The International Monetary Fund has published its World Economic Outlook for this year, in which it says growth prospects have improved again, but the road to recovery in the advanced economies remains bumpy.

In particular it urges the Euro Area countries to make rapid progress towards a banking union and to sort out the region's banking problems, which are holding back recovery and growth.

The IMF forecasts global economic growth at 3.25% this year and 4% next year, led by strong growth in emerging economies in Asia and South America.

The US will lead recovery among the advanced economies, with growth forecast at just under 2% this year and 3% next year.

But the IMF said the Euro Area will record negative growth this year, and just over 1% positive growth next year, with growth held back by problems in the banking sector.

The IMF says activity is beginning to recover after last year's slowdown. It says strong actions by European policy makers did help to improve confidence and financial conditions.

In the US, policymakers avoided the fiscal cliff, but failed to find solutions to other short term fiscal risks, particularly the budget sequester, which if left unchanged will lead to what the fund calls "excessive consolidation" in the federal budget, with damaging consequences for growth.

Avoiding the fiscal cliff and avoiding the breakup of the euro were hailed by the fund as a successful defusing of two of the biggest threats to the global recovery, but it warned of old dangers remaining, and new ones emerging.

In particular it is worried about the fallout from the Cyprus bailout programme, and from the outcome of the Italian elections, which has failed to produce a government.

While borrowing costs for Euro Area peripheral governments have fallen relative to German rates, and some countries such as Ireland have been able to place significant amounts of long-term debt with the markets for the first time in over two years, the volatility of peripheral yields in the wake of the Cyprus and Italy situations indicate continued fragility.

It warns that continuing stagnation in the Euro Area, insufficient institutional reform and adjustment fatigue are the main medium-terms risks facing European economies.

The IMF report contrasts the more rapid recovery in the US - where the emphasis was on fixing the banking sector, but which allowed government debt to rise - compared with the EU, where the opposite was the case.

It says "relative to US banks, Euro Area banks have made less progress in rationalising their balance sheets, cutting administrative costs, and rebuilding profitability and capital.

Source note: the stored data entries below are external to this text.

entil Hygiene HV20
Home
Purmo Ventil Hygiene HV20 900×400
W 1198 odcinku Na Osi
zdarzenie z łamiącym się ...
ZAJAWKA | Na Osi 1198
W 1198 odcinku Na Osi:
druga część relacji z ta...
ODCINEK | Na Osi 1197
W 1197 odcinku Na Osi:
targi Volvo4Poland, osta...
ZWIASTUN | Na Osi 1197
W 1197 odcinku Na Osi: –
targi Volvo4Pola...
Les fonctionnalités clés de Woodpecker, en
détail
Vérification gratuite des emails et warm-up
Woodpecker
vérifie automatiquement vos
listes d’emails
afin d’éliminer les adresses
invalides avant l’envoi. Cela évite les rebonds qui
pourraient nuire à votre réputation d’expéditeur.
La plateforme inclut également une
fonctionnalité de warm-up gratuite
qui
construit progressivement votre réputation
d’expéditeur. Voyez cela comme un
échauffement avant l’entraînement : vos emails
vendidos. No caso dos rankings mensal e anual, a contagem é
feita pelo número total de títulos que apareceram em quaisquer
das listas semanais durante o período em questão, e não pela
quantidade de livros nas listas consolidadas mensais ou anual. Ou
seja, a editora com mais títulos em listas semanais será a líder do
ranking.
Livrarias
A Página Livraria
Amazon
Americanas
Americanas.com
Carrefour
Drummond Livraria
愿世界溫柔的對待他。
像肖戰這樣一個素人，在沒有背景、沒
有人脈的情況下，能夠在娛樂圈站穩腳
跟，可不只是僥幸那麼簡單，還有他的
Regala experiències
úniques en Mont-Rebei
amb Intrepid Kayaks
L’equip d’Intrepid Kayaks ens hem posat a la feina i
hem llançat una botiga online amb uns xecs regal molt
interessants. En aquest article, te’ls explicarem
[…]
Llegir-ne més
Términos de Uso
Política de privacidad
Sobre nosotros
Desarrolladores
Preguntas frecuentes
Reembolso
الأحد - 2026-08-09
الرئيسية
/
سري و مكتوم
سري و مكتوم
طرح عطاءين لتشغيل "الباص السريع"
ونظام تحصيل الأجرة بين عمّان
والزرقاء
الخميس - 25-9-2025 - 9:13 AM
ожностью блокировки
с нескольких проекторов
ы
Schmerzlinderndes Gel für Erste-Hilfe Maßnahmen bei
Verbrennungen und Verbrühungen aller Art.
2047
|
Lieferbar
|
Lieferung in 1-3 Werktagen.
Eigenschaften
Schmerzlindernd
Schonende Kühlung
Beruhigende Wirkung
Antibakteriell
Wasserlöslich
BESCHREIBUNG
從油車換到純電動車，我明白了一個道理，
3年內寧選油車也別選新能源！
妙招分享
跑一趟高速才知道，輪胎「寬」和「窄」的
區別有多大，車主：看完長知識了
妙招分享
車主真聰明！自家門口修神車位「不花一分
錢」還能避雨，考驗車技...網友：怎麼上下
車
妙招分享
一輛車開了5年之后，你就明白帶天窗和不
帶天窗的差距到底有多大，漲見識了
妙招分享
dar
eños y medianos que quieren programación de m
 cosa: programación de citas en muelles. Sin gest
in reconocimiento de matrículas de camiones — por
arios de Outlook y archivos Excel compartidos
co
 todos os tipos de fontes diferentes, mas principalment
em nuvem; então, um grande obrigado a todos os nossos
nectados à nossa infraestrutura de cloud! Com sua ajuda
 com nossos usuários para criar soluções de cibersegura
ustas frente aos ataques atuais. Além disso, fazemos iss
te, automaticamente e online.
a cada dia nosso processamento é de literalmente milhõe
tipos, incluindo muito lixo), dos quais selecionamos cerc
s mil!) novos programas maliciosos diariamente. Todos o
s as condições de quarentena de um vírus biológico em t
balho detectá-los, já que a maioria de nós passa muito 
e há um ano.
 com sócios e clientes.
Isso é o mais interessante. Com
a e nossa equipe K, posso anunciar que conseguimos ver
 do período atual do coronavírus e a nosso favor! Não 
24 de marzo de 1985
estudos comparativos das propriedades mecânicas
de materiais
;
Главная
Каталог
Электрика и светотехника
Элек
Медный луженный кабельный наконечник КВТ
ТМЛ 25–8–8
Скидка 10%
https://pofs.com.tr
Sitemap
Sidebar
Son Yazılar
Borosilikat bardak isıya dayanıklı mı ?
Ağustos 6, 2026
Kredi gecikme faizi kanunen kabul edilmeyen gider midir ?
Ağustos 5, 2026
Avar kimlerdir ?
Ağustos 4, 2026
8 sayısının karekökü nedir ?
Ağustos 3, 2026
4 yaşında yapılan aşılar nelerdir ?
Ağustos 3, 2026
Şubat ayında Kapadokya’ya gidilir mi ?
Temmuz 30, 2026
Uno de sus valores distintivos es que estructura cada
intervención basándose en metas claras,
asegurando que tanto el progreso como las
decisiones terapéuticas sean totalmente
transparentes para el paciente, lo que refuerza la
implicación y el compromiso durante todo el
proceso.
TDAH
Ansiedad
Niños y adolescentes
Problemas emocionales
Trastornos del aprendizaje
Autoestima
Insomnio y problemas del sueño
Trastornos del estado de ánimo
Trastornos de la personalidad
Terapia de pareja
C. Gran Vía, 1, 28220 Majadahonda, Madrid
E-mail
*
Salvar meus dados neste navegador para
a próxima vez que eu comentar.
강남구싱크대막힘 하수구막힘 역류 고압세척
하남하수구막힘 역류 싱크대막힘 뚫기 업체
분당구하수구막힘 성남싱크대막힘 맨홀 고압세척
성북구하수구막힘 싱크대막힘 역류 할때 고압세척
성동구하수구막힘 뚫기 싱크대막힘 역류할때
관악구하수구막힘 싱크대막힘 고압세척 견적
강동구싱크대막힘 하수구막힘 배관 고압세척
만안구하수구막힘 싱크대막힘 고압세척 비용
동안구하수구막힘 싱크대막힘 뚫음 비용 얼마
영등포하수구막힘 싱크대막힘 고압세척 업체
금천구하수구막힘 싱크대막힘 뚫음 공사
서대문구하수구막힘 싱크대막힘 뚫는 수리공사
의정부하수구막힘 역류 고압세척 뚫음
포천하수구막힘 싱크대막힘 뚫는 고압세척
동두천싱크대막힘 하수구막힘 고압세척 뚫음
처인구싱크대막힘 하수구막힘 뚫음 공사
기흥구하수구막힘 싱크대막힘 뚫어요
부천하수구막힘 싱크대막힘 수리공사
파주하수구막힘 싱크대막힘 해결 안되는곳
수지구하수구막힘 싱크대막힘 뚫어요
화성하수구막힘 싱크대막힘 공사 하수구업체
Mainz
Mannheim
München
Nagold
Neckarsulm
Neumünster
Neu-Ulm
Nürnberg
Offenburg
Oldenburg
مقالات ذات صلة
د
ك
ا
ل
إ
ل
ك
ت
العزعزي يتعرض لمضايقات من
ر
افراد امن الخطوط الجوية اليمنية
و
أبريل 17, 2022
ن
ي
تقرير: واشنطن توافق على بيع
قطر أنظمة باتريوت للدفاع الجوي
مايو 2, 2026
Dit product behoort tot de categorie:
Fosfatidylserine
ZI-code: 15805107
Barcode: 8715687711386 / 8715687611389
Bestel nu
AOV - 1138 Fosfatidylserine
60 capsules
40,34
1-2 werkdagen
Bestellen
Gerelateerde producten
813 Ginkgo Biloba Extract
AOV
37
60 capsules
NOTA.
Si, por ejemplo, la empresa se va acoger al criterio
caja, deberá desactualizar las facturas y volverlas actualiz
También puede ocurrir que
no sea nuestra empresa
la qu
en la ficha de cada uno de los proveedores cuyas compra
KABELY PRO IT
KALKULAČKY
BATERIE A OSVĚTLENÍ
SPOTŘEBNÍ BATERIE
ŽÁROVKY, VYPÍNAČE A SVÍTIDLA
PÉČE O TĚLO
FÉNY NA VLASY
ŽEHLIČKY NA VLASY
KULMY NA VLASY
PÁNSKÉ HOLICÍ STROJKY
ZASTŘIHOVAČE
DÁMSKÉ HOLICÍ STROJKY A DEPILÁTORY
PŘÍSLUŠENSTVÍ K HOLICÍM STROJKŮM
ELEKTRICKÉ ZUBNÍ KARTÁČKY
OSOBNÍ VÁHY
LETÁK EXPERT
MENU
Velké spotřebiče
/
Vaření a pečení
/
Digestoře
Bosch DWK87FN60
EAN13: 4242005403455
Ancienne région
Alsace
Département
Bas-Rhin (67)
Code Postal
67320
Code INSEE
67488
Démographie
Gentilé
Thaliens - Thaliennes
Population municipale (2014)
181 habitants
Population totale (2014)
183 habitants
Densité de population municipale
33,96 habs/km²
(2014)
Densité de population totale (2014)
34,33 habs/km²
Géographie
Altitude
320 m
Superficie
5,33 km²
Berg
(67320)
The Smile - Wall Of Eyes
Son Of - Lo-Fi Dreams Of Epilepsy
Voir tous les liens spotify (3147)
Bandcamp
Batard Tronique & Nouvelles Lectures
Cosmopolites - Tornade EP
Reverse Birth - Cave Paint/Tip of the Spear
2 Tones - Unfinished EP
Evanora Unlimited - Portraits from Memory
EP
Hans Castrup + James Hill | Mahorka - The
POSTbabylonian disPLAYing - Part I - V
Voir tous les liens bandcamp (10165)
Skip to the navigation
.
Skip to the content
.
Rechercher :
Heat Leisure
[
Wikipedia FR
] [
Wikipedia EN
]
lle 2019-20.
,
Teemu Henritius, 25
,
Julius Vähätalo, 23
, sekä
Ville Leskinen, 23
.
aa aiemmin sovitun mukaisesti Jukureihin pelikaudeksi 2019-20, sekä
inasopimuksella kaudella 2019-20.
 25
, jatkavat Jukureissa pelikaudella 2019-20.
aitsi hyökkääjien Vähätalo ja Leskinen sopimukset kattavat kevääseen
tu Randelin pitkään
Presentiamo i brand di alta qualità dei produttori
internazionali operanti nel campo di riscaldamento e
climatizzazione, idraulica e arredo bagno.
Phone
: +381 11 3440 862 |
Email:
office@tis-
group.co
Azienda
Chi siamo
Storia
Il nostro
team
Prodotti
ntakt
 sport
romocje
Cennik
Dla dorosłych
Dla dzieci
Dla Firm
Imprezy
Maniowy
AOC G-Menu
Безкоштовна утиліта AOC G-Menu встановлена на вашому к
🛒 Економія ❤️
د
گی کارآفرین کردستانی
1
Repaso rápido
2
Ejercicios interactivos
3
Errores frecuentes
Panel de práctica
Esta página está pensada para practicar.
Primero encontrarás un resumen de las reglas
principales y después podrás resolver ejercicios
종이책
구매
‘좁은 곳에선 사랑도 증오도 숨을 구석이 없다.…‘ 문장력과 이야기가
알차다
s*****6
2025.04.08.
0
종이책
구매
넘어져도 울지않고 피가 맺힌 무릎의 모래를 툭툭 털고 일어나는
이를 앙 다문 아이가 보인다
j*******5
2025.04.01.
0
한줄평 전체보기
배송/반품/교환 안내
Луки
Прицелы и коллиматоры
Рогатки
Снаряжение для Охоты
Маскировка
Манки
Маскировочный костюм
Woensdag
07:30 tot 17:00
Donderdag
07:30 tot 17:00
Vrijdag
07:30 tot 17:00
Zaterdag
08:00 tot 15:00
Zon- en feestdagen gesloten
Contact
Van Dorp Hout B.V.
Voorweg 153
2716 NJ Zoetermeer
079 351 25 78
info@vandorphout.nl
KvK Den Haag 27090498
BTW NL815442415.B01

In addition they remain too dependent on wholesale funding."

In a point that will have particular resonance in Ireland, the IMF says that "households and non-financial corporates are likely to require some help in restructuring debts to banks, compared with targeted restructuring policies, traditional bankruptcy has many drawbacks in a deep downturn".

It urges policymakers to consider "viable alternatives to default and closure, while avoiding distortions to competition from zombie enterprises". It says debt for equity swaps and working capital support could be considered.

In the US, the rate of credit growth has been picking up gradually, and bank lending conditions have been easing slowly from very tight levels.

This has noticeably eased financial conditions - a process supported by recovering house prices, higher household net worth, and stronger bank balance sheets and profitability.

However many middle income families still face high debt burdens.

Euro zone firms facing uncertainty and low demand 

In the Euro Area, the IMF says sustained positive feedback between credit and economic activity seems a distant prospect.

Euro Area credit continues to fall, and credit conditions continue to tighten. It said this mainly reflects conditions in the peripheral countries, like Spain and Ireland, but also reflects poor macroeconomic conditions for the region as a whole.

It said that in the euro zone core, companies face uncertainty and low demand, while in the periphery companies and households continue to struggle with weak balance sheets and falling incomes.

As a result the IMF foresees a continuation of low interest rates from key central banks for several years to come, which it expects will slowly translate into more dynamic bank lending, assuming financial stability risks continue to reduce.

It warns this process will take much longer in the Euro Area than the US.

In the US, fiscal policy will be tighter than it was last year, but will be looser in the Euro Area, where deficits have been reduced much more than in the US or Japan.

It says the pace of consolidation will drop to three quarters of a percentage point of GDP this year, compared with a 1.5% consolidation last year, with Germany moving from structural tightening to a slight loosening.

In the UK, fiscal consolidation is now forecast to be slower than previously expected.

The lower rate of consolidation will help the Euro Area economy to gradually pick up, with less fiscal drag and improved lending conditions.

But output will still contract by about 0.25% because of continued fiscal adjustment, financial fragmentation and balance sheet adjustment in the periphery.

The forecast assumes things do not get any worse in the Euro Area, and that governments make rapid progress on creating a banking union, which was the main agenda item at last weekend's EcoFin meeting in Dublin.